Computing a correlation for positive affect & life satisfaction can also be achieved a number of ways in R, the easiest being through the ‘cor.test’ command. Keep in mind that this will default to a pearson correlation and listwise deletes any missing data. However, “kendall”, or “spearman” correlations can also be computed with specifying this type of ‘method’ in the command.

cor.test(clean.data$PA_Total, clean.data$LS_Total)

## 
##  Pearson's product-moment correlation
## 
## data:  clean.data$PA_Total and clean.data$LS_Total
## t = 13.121, df = 205, p-value < 2.2e-16
## alternative hypothesis: true correlation is not equal to 0
## 95 percent confidence interval:
##  0.5939827 0.7434942
## sample estimates:
##       cor 
## 0.6756261

The correlation between these two variables is statistically significant and is around .676

Now, let’s create a Scatterplot for positive affect and life satisfaction also using the ggplot2 package:

Scatterplot<-ggplot(clean.data, aes(x=PA_Total, y=LS_Total)) + geom_point(colour = "blue", size = 2) #size refers to point size
print(Scatterplot + ggtitle("Relationship of Positive Affect and Life Satisfaction")
      + labs(x="Positive Affect", y="Life Satisfaction"))

Perform a linear transformation of the life satisfaction scores.

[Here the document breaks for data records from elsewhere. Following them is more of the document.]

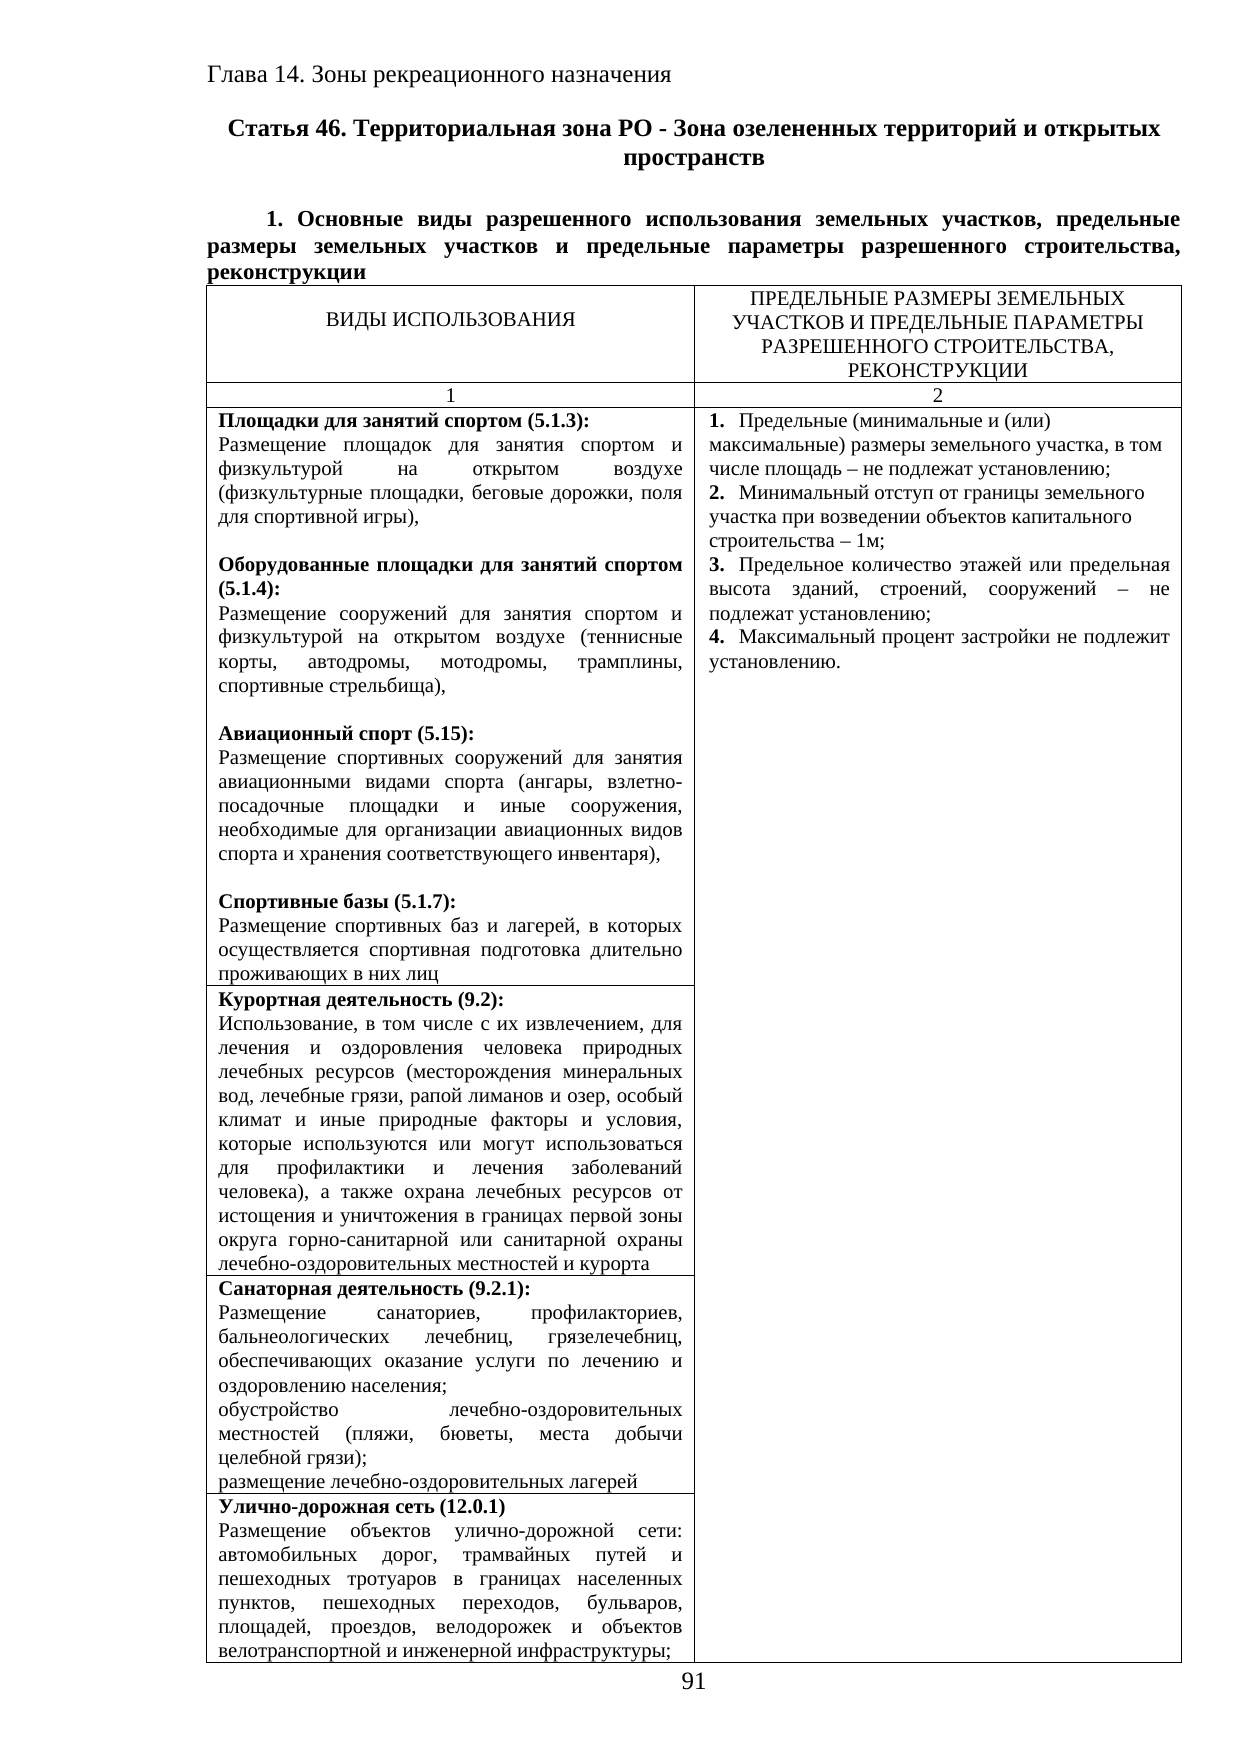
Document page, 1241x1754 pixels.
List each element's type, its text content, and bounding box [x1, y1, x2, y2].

text Глава 14. Зоны рекреационного назначения [207, 59, 1181, 88]
table_cell Предельные (минимальные и (или) максимальные) размеры земельного участка, в том числе площадь – не подлежат установлению; Минимальный отступ от границы земельного участка при возведении объектов капитального строительства – 1м; Предельное количество этажей или предельная высота зданий, строений, сооружений – не подлежат установлению; Максимальный процент застройки не подлежит установлению. [695, 408, 1181, 1662]
table_header ВИДЫ ИСПОЛЬЗОВАНИЯ [207, 286, 694, 382]
table_cell Курортная деятельность (9.2): Использование, в том числе с их извлечением, для лечения и оздоровления человека природных лечебных ресурсов (месторождения минеральных вод, лечебные грязи, рапой лиманов и озер, особый климат и иные природные факторы и условия, которые используются или могут использоваться для профилактики и лечения заболеваний человека), а также охрана лечебных ресурсов от истощения и уничтожения в границах первой зоны округа горно-санитарной или санитарной охраны лечебно-оздоровительных местностей и курорта [207, 986, 694, 1275]
table_cell Санаторная деятельность (9.2.1): Размещение санаториев, профилакториев, бальнеологических лечебниц, грязелечебниц, обеспечивающих оказание услуги по лечению и оздоровлению населения; обустройство лечебно-оздоровительных местностей (пляжи, бюветы, места добычи целебной грязи); размещение лечебно-оздоровительных лагерей [207, 1276, 694, 1493]
table_cell 1 [207, 383, 694, 407]
table_header ПРЕДЕЛЬНЫЕ РАЗМЕРЫ ЗЕМЕЛЬНЫХ УЧАСТКОВ И ПРЕДЕЛЬНЫЕ ПАРАМЕТРЫ РАЗРЕШЕННОГО СТРОИТЕЛЬСТВА, РЕКОНСТРУКЦИИ [695, 286, 1181, 382]
text 1. Основные виды разрешенного использования земельных участков, предельные размеры земельных участков и предельные параметры разрешенного строительства, реконструкции [207, 205, 1181, 284]
table_cell Площадки для занятий спортом (5.1.3): Размещение площадок для занятия спортом и физкультурой на открытом воздухе (физкультурные площадки, беговые дорожки, поля для спортивной игры), Оборудованные площадки для занятий спортом (5.1.4): Размещение сооружений для занятия спортом и физкультурой на открытом воздухе (теннисные корты, автодромы, мотодромы, трамплины, спортивные стрельбища), Авиационный спорт (5.15): Размещение спортивных сооружений для занятия авиационными видами спорта (ангары, взлетно-посадочные площадки и иные сооружения, необходимые для организации авиационных видов спорта и хранения соответствующего инвентаря), Спортивные базы (5.1.7): Размещение спортивных баз и лагерей, в которых осуществляется спортивная подготовка длительно проживающих в них лиц [207, 408, 694, 985]
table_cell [207, 1494, 694, 1662]
subtitle Статья 46. Территориальная зона РО - Зона озелененных территорий и открытых пространств [207, 113, 1181, 170]
table_cell 2 [695, 383, 1181, 407]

Rescale them to have a mean of 100 and a standard deviation of 10.

For this question, we will be using the ‘rescale’ command in the psych package. This allows us to compute a linear transformation of life satisfaction with a specified mean and standard deviation of our choosing. Similar to when we computed sum scores, we are computing a new variable called “LS_Total_Rescale” and saving it back into our original clean dataset.

clean.data$LS_Total_Rescale<-rescale(clean.data$LS_Total, mean = 100, sd = 10, df=F)

Repeat step 6 using the transformed life satisfaction scores. What did you find?

Correlation between the transformed Life Satisfaction variable and Positive Affect:

cor.test(clean.data$LS_Total_Rescale, clean.data$PA_Total)

## 
##  Pearson's product-moment correlation
## 
## data:  clean.data$LS_Total_Rescale and clean.data$PA_Total
## t = 13.121, df = 205, p-value < 2.2e-16
## alternative hypothesis: true correlation is not equal to 0
## 95 percent confidence interval:
##  0.5939827 0.7434942
## sample estimates:
##       cor 
## 0.6756261

Now, we will create another scatterplot using the ggplot2 package - this time with the new linearly transformed ‘life satisfaction variable.’ We can almost use the exact same code as before. Below the only difference is changing the ‘y’ variable to our newly transformed variable (and color was also changed to purpledifferentiate the two plots).

Scatterplot.revised<-ggplot(clean.data, aes(x=PA_Total, y=LS_Total_Rescale)) + geom_point(colour = "purple", size = 2) 
print(Scatterplot.revised + ggtitle("Relationship of Positive Affect and Transformed Life Satisfaction")
      + labs(x="Positive Affect", y="Life Satisfaction"))

So what did we find?

As the objective was to perform a linear transformation on the life satisfaction sum score, the correlation between positive affect and the transformed life satisfaction variable should still be the same as the original correlation (around .676)

Remember, a linear transformaton will not impact the association between two variables or change the distribution.